2. Aux termes du II de l'article R. 776-2 du même code : " Conformément aux dispositions de l'article L. 614-6 du code de l'entrée et du séjour des étrangers et du droit d'asile, la notification par voie administrative d'une obligation de quitter sans délai le territoire français fait courir un délai de quarante-huit heures pour contester cette obligation et les décisions relatives au séjour, à la suppression du délai de départ volontaire, au pays de renvoi et à l'interdiction de retour ou à l'interdiction de circulation notifiées simultanément () ". Aux termes du II de l'article R. 776-5 du même code : " Les délais de quarante-huit heures mentionnés aux articles R.776-2 et R. 776-4 () ne sont susceptibles d'aucune prorogation () ".

3. Il ressort des pièces du dossier que l'arrêté contesté du 20 février 2024, qui portait mention des voies et délais de recours, a été notifié à M. B le même jour.
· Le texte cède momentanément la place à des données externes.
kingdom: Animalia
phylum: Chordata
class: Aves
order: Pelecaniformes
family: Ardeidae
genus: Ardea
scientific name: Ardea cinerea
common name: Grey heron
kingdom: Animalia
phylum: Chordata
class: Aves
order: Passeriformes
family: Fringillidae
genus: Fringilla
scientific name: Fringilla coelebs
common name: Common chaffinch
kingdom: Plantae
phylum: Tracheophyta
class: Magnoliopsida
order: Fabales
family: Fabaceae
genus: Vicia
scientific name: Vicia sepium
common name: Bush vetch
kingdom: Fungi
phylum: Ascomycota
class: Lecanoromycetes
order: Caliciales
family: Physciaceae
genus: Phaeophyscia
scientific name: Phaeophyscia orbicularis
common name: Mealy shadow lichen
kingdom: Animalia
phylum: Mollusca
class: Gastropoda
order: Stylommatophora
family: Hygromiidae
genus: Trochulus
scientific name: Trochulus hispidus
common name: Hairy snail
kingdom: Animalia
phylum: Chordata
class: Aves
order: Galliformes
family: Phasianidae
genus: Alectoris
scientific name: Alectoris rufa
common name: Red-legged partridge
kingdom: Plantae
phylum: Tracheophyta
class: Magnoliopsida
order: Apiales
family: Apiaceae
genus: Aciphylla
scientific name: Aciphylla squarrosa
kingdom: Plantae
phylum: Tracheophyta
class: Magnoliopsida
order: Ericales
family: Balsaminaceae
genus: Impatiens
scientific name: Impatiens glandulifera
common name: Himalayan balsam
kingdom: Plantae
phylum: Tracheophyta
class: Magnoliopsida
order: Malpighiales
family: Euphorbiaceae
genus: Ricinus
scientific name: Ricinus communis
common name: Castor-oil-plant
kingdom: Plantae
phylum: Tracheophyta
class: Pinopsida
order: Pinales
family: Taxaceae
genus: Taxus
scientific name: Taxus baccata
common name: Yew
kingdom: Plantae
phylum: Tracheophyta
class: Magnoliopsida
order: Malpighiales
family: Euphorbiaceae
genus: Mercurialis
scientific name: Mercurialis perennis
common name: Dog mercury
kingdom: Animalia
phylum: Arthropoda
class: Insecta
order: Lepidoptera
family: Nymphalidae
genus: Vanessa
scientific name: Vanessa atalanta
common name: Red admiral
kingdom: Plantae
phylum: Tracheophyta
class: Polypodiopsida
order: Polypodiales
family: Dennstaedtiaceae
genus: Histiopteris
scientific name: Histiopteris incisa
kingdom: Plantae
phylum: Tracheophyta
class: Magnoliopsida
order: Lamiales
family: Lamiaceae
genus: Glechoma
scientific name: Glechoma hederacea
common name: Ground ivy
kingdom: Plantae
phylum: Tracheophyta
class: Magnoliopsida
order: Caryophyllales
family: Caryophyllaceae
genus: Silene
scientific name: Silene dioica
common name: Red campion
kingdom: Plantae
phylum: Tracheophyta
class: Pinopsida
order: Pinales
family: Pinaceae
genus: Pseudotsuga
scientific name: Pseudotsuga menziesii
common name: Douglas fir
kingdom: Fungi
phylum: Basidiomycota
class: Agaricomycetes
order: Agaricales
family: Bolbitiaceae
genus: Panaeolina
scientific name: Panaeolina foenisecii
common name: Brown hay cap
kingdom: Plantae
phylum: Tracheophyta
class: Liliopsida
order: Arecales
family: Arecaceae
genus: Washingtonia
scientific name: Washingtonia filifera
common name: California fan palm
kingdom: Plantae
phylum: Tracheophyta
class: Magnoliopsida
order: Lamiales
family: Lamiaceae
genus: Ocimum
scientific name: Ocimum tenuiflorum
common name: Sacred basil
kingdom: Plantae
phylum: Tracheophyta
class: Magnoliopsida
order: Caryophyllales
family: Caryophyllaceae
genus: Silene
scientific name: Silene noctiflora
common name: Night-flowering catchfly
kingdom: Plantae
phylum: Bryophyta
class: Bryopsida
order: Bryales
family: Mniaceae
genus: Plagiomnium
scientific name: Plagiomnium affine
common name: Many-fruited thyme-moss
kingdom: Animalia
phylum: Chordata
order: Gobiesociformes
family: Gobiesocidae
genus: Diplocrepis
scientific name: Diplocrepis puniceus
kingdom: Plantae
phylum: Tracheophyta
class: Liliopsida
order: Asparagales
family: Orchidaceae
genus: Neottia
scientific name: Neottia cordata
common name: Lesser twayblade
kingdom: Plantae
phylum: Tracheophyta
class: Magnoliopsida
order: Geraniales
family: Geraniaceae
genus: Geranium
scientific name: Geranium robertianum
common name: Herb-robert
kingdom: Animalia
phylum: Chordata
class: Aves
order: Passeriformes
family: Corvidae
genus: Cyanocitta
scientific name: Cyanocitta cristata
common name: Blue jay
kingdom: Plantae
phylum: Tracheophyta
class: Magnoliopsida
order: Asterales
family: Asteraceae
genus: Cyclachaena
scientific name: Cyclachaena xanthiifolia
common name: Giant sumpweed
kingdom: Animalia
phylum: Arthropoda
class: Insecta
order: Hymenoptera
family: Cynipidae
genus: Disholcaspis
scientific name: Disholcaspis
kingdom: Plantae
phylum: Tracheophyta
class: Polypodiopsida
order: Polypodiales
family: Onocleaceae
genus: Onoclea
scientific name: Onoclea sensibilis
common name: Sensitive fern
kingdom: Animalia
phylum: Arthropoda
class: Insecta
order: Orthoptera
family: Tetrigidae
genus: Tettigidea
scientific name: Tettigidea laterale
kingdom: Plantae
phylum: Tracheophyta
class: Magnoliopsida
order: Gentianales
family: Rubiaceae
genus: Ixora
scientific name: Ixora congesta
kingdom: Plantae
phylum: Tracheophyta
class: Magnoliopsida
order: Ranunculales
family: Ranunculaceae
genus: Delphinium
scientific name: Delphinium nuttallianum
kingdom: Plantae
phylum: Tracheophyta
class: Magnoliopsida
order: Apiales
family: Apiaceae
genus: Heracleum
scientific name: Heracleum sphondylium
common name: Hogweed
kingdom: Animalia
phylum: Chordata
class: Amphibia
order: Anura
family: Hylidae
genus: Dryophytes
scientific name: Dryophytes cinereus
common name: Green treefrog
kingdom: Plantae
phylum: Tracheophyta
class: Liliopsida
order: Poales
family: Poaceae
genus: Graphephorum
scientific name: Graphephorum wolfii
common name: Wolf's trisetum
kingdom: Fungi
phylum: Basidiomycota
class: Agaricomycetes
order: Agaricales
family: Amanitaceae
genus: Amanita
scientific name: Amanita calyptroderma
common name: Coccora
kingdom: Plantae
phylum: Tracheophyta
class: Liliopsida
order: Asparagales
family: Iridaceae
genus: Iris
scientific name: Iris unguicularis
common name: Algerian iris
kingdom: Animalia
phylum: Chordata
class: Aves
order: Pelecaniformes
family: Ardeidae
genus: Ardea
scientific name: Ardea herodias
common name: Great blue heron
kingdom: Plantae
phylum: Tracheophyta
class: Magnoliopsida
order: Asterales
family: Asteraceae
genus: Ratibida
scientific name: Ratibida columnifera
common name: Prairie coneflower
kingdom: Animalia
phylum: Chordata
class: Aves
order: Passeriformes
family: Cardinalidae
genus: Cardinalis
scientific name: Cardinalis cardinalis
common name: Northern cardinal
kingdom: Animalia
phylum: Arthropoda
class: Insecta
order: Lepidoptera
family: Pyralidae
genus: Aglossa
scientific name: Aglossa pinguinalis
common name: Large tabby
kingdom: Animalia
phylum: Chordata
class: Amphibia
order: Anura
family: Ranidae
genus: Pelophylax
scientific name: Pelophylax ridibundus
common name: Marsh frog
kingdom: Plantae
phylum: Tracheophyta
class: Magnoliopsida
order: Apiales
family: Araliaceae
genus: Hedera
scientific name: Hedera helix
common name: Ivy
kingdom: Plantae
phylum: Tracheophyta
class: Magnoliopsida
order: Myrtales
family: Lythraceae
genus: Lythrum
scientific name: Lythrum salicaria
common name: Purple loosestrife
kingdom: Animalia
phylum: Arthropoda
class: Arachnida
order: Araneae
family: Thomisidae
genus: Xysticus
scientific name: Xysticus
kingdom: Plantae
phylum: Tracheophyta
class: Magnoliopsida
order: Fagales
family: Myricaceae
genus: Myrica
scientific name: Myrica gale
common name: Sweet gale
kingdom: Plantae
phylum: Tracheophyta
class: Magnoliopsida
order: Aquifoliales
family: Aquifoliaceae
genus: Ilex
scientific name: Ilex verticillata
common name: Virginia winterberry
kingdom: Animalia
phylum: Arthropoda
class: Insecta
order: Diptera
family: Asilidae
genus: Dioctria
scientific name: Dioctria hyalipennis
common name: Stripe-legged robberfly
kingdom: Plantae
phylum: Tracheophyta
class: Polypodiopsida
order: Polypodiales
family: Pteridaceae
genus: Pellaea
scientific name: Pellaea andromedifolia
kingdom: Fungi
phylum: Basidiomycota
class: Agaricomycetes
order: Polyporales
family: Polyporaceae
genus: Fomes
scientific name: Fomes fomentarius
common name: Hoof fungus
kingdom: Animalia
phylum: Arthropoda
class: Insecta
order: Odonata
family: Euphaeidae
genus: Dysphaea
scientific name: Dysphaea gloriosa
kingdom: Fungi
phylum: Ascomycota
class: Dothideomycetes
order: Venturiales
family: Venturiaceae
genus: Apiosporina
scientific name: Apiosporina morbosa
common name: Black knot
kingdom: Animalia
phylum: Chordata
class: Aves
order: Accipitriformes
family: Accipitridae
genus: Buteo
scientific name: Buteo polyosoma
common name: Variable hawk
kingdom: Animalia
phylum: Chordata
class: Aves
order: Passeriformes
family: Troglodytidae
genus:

La requête de l'intéressé n'a été enregistrée que le 23 février 2024 au greffe du tribunal administratif de Montreuil, soit après l'expiration du délai de quarante-huit heures prévu par les dispositions précitées. En appel le requérant ne conteste pas le motif d'irrecevabilité qui lui a ainsi été opposé. Il n'est donc pas fondé à soutenir que c'est à tort que, par l'ordonnance attaquée, le premier vice-président du tribunal administratif de Montreuil a rejeté sa demande comme tardive. Il y a lieu, dès lors, de rejeter sa requête d'appel en application des dispositions citées ci-dessus de l'article R. 222-1 du code de justice administrative, y compris ses conclusions à fin d'injonction sous astreinte et celles présentées sur le fondement de l'article L. 761-1 du code de justice administrative.

ORDONNE :

Article 1er : La requête de M. B est rejetée.

Article 2 : La présente ordonnance sera notifiée à M. A B.

Copie en sera adressée au préfet de la Seine-Saint-Denis.

Fait à Paris, le 30 mai 2024

Le premier vice-président, président de la 1ère chambre,

J. LAPOUZADE

La République mande et ordonne au ministre de l'intérieur et des outre-mer en ce qui le concerne ou à tous commissaires de justice à ce requis en ce qui concerne les voies de droit commun contre les parties privées, de pourvoir à l'exécution de la présente décision.